Tally the lines below that contain the string "property", treating uppercase and lowercase as different, and reply with the number only.

Supplied data:
________________________

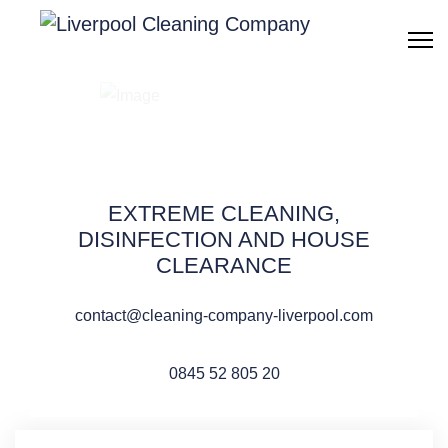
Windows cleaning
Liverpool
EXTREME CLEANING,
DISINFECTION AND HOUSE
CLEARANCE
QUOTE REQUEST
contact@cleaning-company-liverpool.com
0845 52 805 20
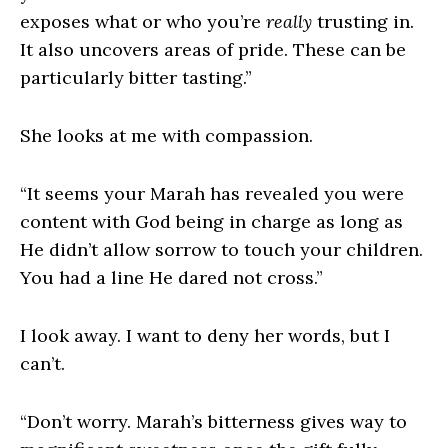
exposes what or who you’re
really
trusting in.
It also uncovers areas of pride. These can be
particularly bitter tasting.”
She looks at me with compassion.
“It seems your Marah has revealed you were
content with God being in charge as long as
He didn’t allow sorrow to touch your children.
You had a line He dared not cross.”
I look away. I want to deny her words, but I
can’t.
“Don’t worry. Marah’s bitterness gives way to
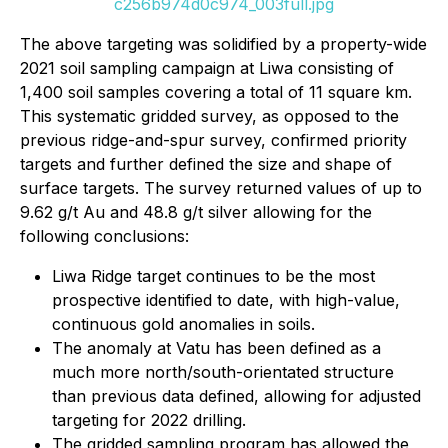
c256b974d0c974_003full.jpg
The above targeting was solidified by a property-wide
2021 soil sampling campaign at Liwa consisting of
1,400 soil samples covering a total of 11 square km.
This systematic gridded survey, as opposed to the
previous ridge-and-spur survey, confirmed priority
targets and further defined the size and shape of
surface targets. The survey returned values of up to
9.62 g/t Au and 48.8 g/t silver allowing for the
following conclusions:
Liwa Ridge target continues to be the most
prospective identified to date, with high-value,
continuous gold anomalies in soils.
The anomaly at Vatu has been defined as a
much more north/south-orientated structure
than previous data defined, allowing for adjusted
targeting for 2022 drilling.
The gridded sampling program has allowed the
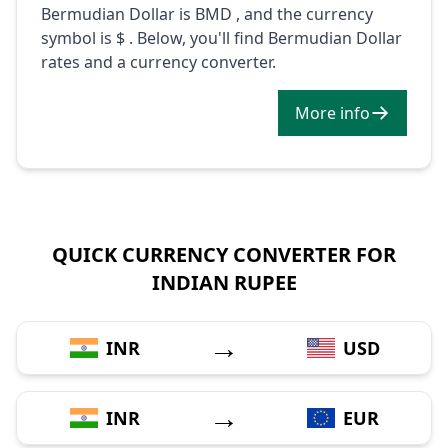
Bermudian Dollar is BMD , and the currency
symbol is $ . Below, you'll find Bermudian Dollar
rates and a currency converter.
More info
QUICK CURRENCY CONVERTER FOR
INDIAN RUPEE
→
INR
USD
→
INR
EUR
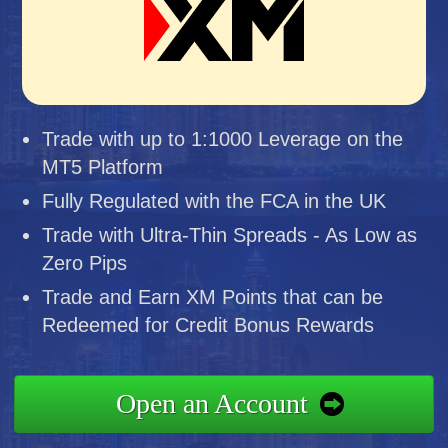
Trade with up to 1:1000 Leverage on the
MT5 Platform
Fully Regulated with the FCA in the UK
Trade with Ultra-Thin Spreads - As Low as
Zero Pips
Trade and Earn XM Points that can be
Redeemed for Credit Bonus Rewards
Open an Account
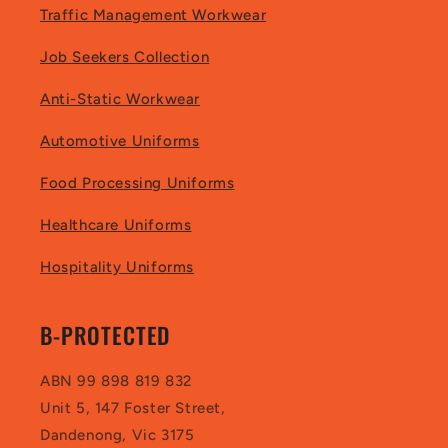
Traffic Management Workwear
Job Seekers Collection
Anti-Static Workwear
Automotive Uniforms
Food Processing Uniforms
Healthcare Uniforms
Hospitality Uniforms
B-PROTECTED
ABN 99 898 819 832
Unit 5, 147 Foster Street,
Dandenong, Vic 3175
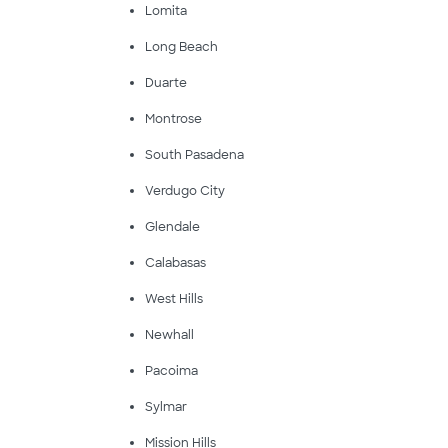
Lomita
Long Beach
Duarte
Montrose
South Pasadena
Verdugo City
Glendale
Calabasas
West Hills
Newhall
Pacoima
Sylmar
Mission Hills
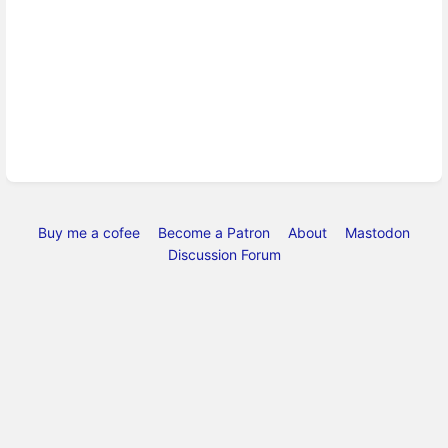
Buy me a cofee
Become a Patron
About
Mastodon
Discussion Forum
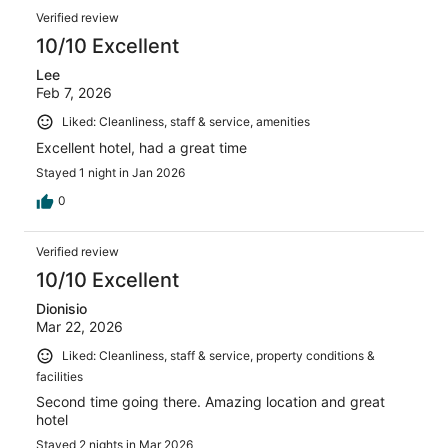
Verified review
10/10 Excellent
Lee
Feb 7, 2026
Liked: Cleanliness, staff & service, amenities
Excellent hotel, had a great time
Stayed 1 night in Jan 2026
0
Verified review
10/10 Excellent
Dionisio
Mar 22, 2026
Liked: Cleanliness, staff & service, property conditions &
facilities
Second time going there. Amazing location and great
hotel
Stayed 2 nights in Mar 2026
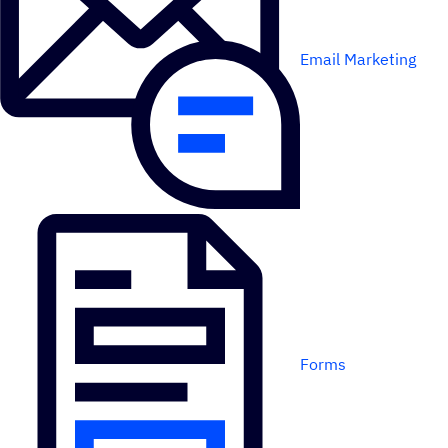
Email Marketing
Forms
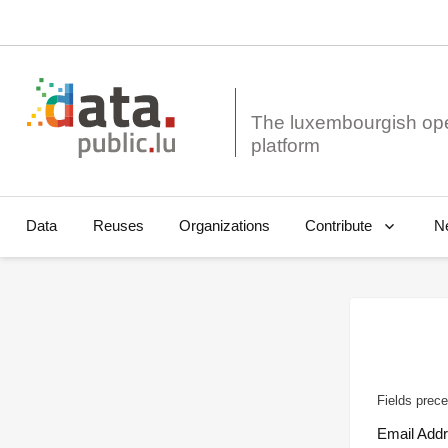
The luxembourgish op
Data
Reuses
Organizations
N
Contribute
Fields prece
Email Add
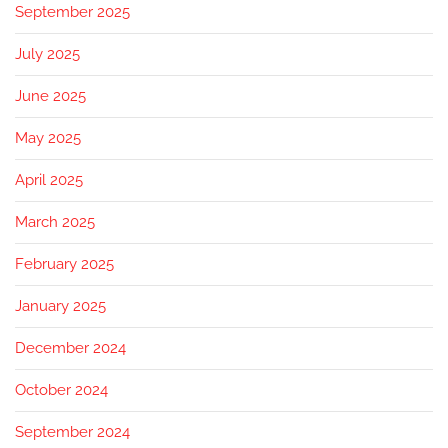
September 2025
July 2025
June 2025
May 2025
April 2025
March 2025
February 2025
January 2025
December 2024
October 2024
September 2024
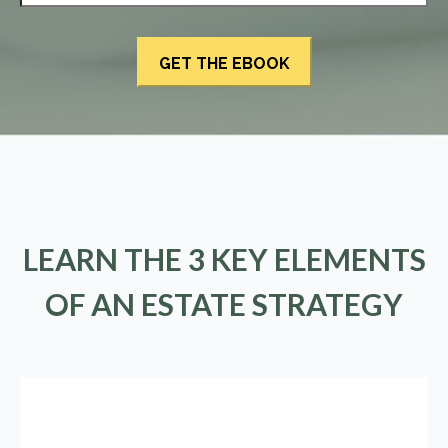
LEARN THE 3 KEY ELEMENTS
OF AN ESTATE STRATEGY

________________________

Task result:
2